Санчес Эрринг вышел, не закрыв за собой двери.
— Что же теперь? — спросил Вейтиа.
— Теперь… ничего, — сказал Седрон.
— Я тоже пойду, — сказал Вейтиа. — Я буду дома. Если что — звоните.
Маркес порылся в карманах, нашел сигару и закурил от длинного пламени спички, поворачивая сигару, чтобы она загорелась равномерно.
— Давай подождем, Габриэль. Что-то выйдет из всего этого.
— Что выйдет? — переспросил Седрон. — Мы с вами выйдем из игры, только и всего. Ритика, принеси мне виски!
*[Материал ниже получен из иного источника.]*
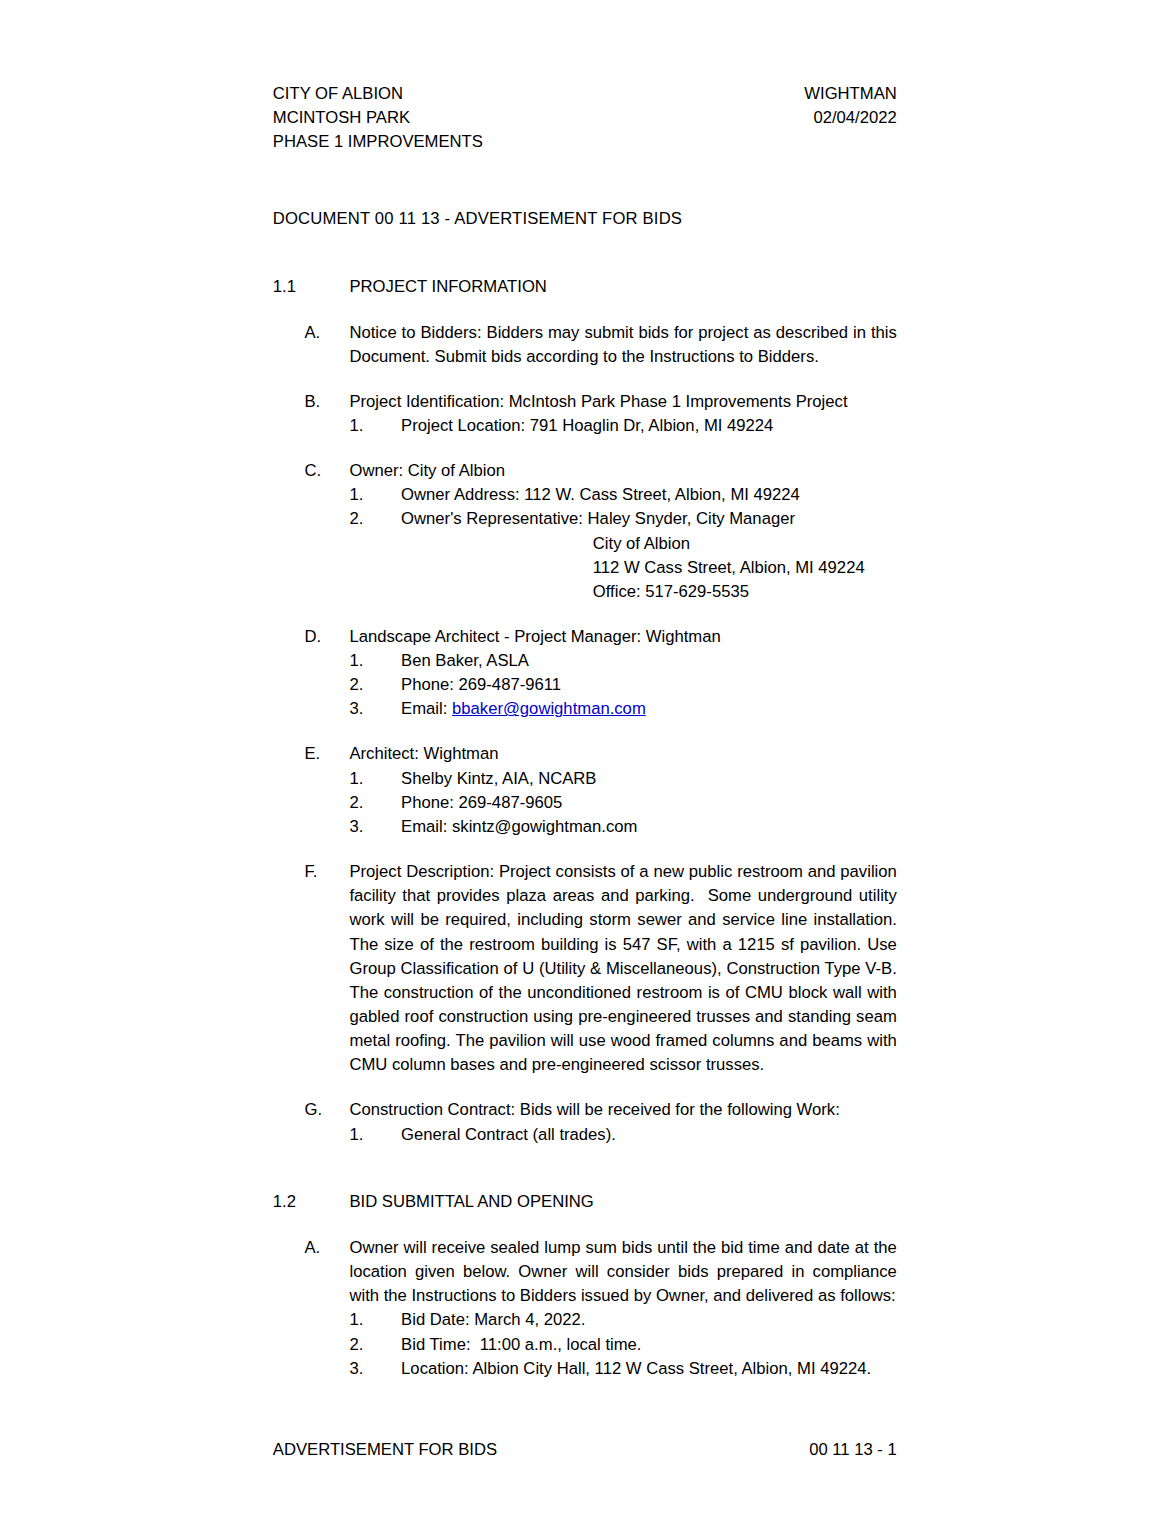CITY OF ALBION MCINTOSH PARK PHASE 1 IMPROVEMENTS
WIGHTMAN 02/04/2022
DOCUMENT 00 11 13 - ADVERTISEMENT FOR BIDS
1.1 PROJECT INFORMATION
A. Notice to Bidders: Bidders may submit bids for project as described in this Document. Submit bids according to the Instructions to Bidders.
B. Project Identification: McIntosh Park Phase 1 Improvements Project
1. Project Location: 791 Hoaglin Dr, Albion, MI 49224
C. Owner: City of Albion
1. Owner Address: 112 W. Cass Street, Albion, MI 49224
2. Owner's Representative: Haley Snyder, City Manager
City of Albion 112 W Cass Street, Albion, MI 49224 Office: 517-629-5535
D. Landscape Architect - Project Manager: Wightman
1. Ben Baker, ASLA
2. Phone: 269-487-9611
3. Email: bbaker@gowightman.com
E. Architect: Wightman
1. Shelby Kintz, AIA, NCARB
2. Phone: 269-487-9605
3. Email: skintz@gowightman.com
F. Project Description: Project consists of a new public restroom and pavilion facility that provides plaza areas and parking. Some underground utility work will be required, including storm sewer and service line installation. The size of the restroom building is 547 SF, with a 1215 sf pavilion. Use Group Classification of U (Utility & Miscellaneous), Construction Type V-B. The construction of the unconditioned restroom is of CMU block wall with gabled roof construction using pre-engineered trusses and standing seam metal roofing. The pavilion will use wood framed columns and beams with CMU column bases and pre-engineered scissor trusses.
G. Construction Contract: Bids will be received for the following Work:
1. General Contract (all trades).
1.2 BID SUBMITTAL AND OPENING
A. Owner will receive sealed lump sum bids until the bid time and date at the location given below. Owner will consider bids prepared in compliance with the Instructions to Bidders issued by Owner, and delivered as follows:
1. Bid Date: March 4, 2022.
2. Bid Time: 11:00 a.m., local time.
3. Location: Albion City Hall, 112 W Cass Street, Albion, MI 49224.
ADVERTISEMENT FOR BIDS 00 11 13 - 1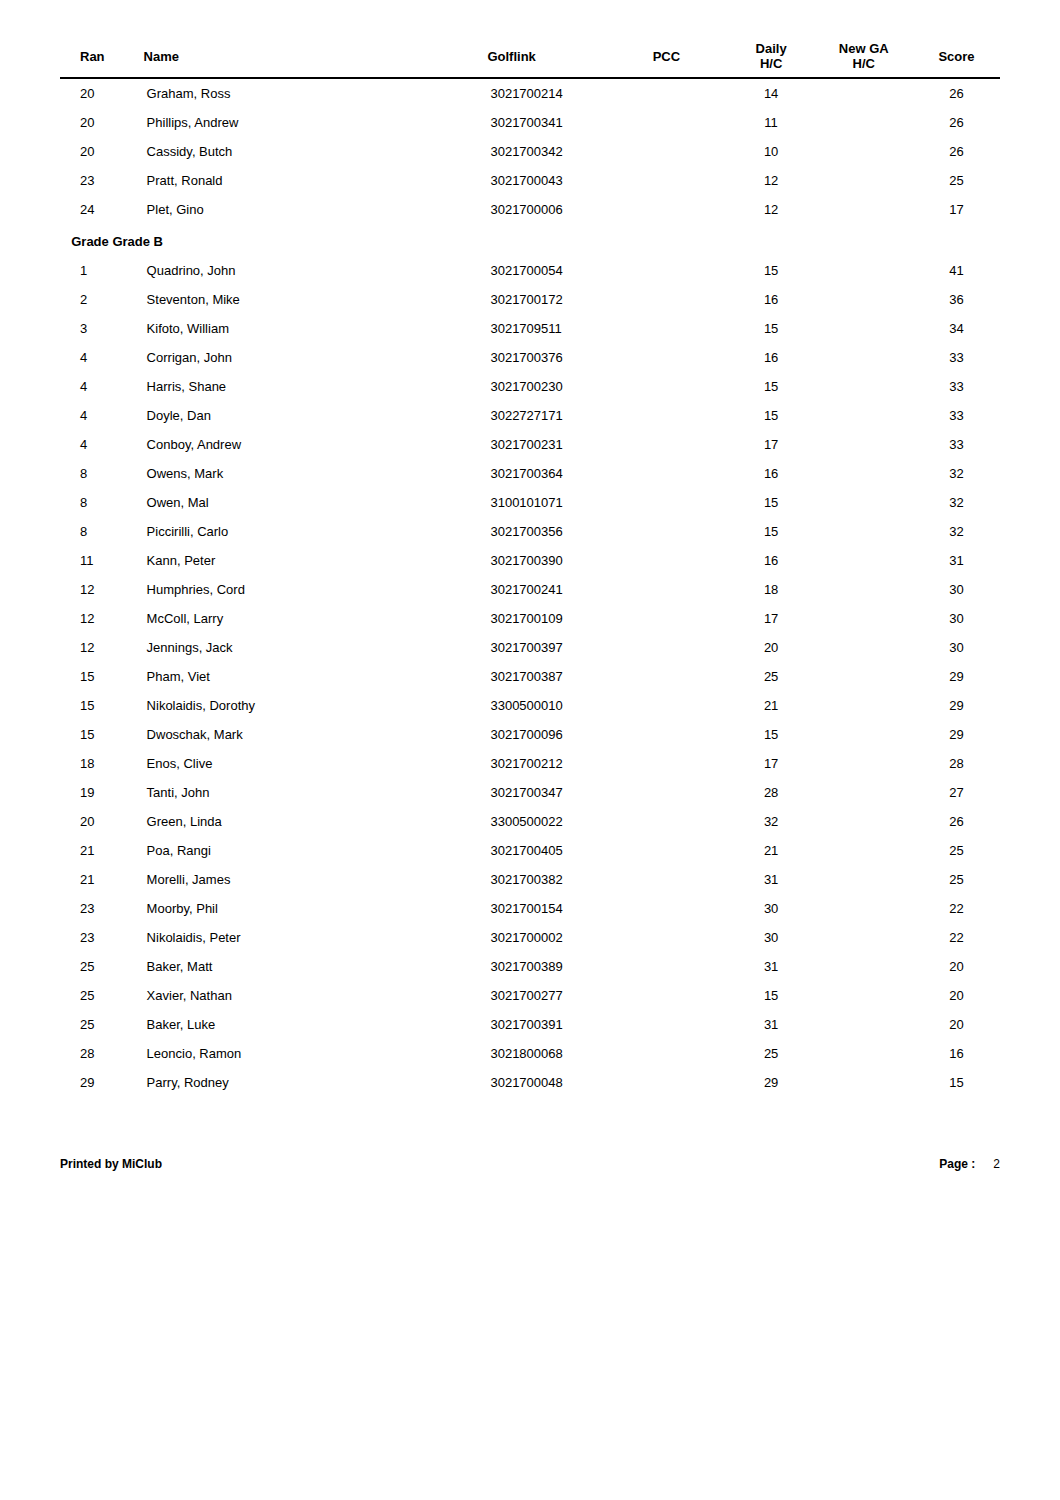| Ran | Name | Golflink | PCC | Daily H/C | New GA H/C | Score |
| --- | --- | --- | --- | --- | --- | --- |
| 20 | Graham, Ross | 3021700214 | | 14 | | 26 |
| 20 | Phillips, Andrew | 3021700341 | | 11 | | 26 |
| 20 | Cassidy, Butch | 3021700342 | | 10 | | 26 |
| 23 | Pratt, Ronald | 3021700043 | | 12 | | 25 |
| 24 | Plet, Gino | 3021700006 | | 12 | | 17 |
| Grade Grade B |
| 1 | Quadrino, John | 3021700054 | | 15 | | 41 |
| 2 | Steventon, Mike | 3021700172 | | 16 | | 36 |
| 3 | Kifoto, William | 3021709511 | | 15 | | 34 |
| 4 | Corrigan, John | 3021700376 | | 16 | | 33 |
| 4 | Harris, Shane | 3021700230 | | 15 | | 33 |
| 4 | Doyle, Dan | 3022727171 | | 15 | | 33 |
| 4 | Conboy, Andrew | 3021700231 | | 17 | | 33 |
| 8 | Owens, Mark | 3021700364 | | 16 | | 32 |
| 8 | Owen, Mal | 3100101071 | | 15 | | 32 |
| 8 | Piccirilli, Carlo | 3021700356 | | 15 | | 32 |
| 11 | Kann, Peter | 3021700390 | | 16 | | 31 |
| 12 | Humphries, Cord | 3021700241 | | 18 | | 30 |
| 12 | McColl, Larry | 3021700109 | | 17 | | 30 |
| 12 | Jennings, Jack | 3021700397 | | 20 | | 30 |
| 15 | Pham, Viet | 3021700387 | | 25 | | 29 |
| 15 | Nikolaidis, Dorothy | 3300500010 | | 21 | | 29 |
| 15 | Dwoschak, Mark | 3021700096 | | 15 | | 29 |
| 18 | Enos, Clive | 3021700212 | | 17 | | 28 |
| 19 | Tanti, John | 3021700347 | | 28 | | 27 |
| 20 | Green, Linda | 3300500022 | | 32 | | 26 |
| 21 | Poa, Rangi | 3021700405 | | 21 | | 25 |
| 21 | Morelli, James | 3021700382 | | 31 | | 25 |
| 23 | Moorby, Phil | 3021700154 | | 30 | | 22 |
| 23 | Nikolaidis, Peter | 3021700002 | | 30 | | 22 |
| 25 | Baker, Matt | 3021700389 | | 31 | | 20 |
| 25 | Xavier, Nathan | 3021700277 | | 15 | | 20 |
| 25 | Baker, Luke | 3021700391 | | 31 | | 20 |
| 28 | Leoncio, Ramon | 3021800068 | | 25 | | 16 |
| 29 | Parry, Rodney | 3021700048 | | 29 | | 15 |
Printed by MiClub
Page :2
Ритика вышла из комнаты, возразив:
— Тебе нельзя…
— Принеси мне выпить, черт возьми, и не спорь!
— И мне тоже, — попросил Маркес.
Непостижимо, чтобы подобное ниспровержение конституционного режима было осуществлено по прихоти или просто из стремления к власти; мы предполагаем, что существовали серьезные и в высшей степени важные обстоятельства, неизвестные общественному мнению и печати, о которых знали военные круги, и, посчитав их страшной и неминуемой опасностью для Кубы, решили прибегнуть к этому радикальному средству.
Спокойствие, проявленное народом, а также минимальное применение силы, к которой пришлось прибегнуть, дают основания полагать, что вопреки всевозможным политическим поворотам можно будет достигнуть равновесия, так необходимого теперь, когда на весы брошено экономическое благополучие страны.
Когда Даскаль вошел, Мария дель Кармен разговаривала по телефону. Она еще была в домашнем халате поверх нейлоновой пижамы. Мария сказала, что разговаривала с отцом и что до сих пор еще ничего не ясно. И, извинившись, вышла переодеться. Ожидая ее, Даскаль прошелся по дому. Теперь его не стесняла претенциозная роскошь Седронов — государственный переворот лишил их величия. Даскаль открыл дверь библиотеки. На одной из книжных полок стояли два бюста: Макиавелли и Наполеон. Он поймал себя на том, что сам действует «с позиции силы» — государственный переворот заразил всех: он проник и в правительственные дворцы, и на улицы, и в сознание человека. И Даскаль, удовлетворяя свое любопытство, начинал пользоваться методами Батисты. Прежде он никогда не позволил бы себе вот так, ни с того ни с сего, бродить по этому дому, так почему же сегодня можно? Почему именно сегодня? Он прикрыл дверь, вернулся в коридор и прошел на террасу, как всегда делал раньше. Он торопился, боясь, как бы кто-нибудь не увидел его, не обнаружил, что он беззастенчиво проник в сокровенные уголки дома.